Put the state before God. That, like the foregoing, would be in the eye of the beholder. The separation of church and state does not elevate the state above the church and certainly does not elevate it above God. It’s a huge topic, what any individual might mean by this claim. 

 

Nationalized health care. There is only one country in the world, as far as I know, that has national health care, and that is the United Kingdom. Other countries have national health insurance, and the U.S. made a move in that direction with the Affordable Care Act, stopping short of having the government as a single payer. So American health insurance is still the business of for-profit corporations. Hospitals and clinics, too, which used to be owned and operated by cities and religious groups when I was young, are now for-profit businesses. Bottom line: We do not have nationalized health care. Neither major party has pushed for it. There is no country in the world that puts a greater burden on its people to pay exorbitant fees to private companies for health insurance and health care. 

 

Put strict government regulations on industry. This is certainly a sin of the Democratic party. Republicans would prefer that business be completely unregulated, with no safeguards for workers or for public health and no concern for the national resources of the country, on which all of us depend, including the industries.

 

Here's how I see these points, one by one, in summary: 

 

Every country chooses its heroes, and most adults recognize that we must choose our heroes carefully. 

 

Free speech would be less controversial if public, commonly accepted standards of civility and decency were still in place and respected and adhered to by our country’s leaders. 

 

Purposeful attributions of blame are unfortunately common in politics, but anyone following the news can see that it is much more common coming from Republicans, starting with the current president, the Blamer-in-Chief. 

 

I don’t know that this country will ever have sensible, reasonable discussion of gun ownership and gun control. 

 

Putting one religion above all others (often in a very perverted, materialistic form), rather than “putting the state before God,” is what I see Republicans doing these days, whereas Democrats would be content to maintain the traditional separation of church and state as laid out by the Founders. 

 

Nationalized health care is a straw man: We don’t have it, and neither party advocates for it. 

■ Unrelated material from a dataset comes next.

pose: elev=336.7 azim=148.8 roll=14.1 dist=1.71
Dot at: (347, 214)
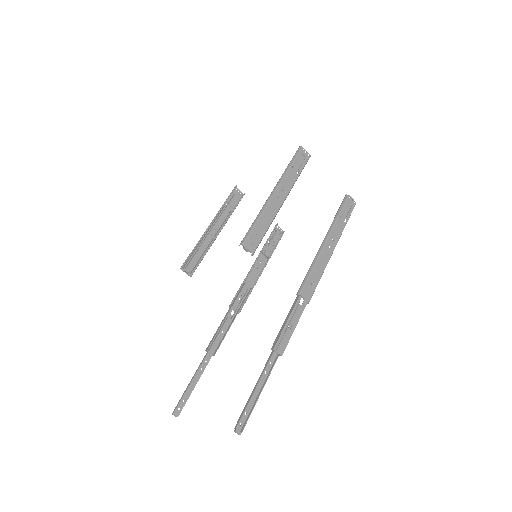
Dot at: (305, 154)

Government regulations on industry are nothing but common sense; the absence of regulations would be nothing but the raping and pillaging our own land and our own people for the short-term gain of the wealthiest segment of the population. I should say, for the short-term gain of the segment of that segment who recognize only one value: money and the power it gives.

 

A more important question relating to the list, however, is—what, if anything, does this list say about either major American political party? Would anyone want to say that a country with gun regulations or regulations on industry is, because of those regulations, led by Nazi-like politicians? The idea is ludicrous. 

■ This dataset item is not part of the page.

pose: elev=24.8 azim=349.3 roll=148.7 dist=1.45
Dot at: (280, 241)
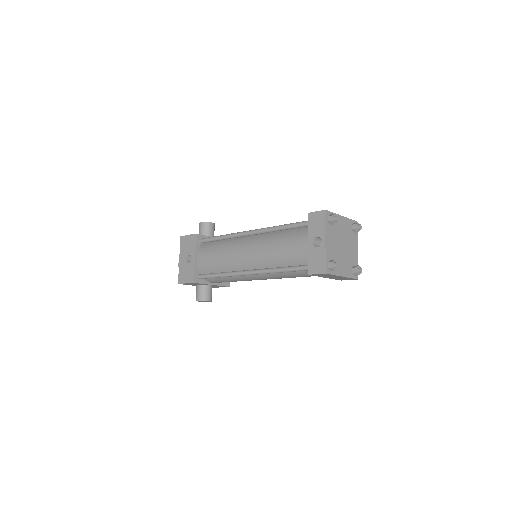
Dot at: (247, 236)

As for my own view (which would not be the view of the person who posted the list), I believe that analogies between the present Republican administration and its leader to Nazis and Hitler are unnecessary and beside the point. We don't need analogies. All we need to do is listen to what is said by the Blamer-in-Chief and his diehard supporters and watch what they are doing and ordering done. It's all plenty bad enough without comparing it to other people and times and places. So let's not undermine our testimony with a reductio ad Hitlerum.

 

But I will let Edna Friedberg have the last word today: 

 

Careless Holocaust analogies may demonize, demean, and intimidate their targets. But there is a cost for all of us because they distract from the real issues challenging our society, because they shut down productive, thoughtful discourse. At a time when our country needs dialogue more than ever, it is especially dangerous to exploit the memory of the Holocaust as a rhetorical cudgel. We owe the survivors more than that. And we owe ourselves more than that.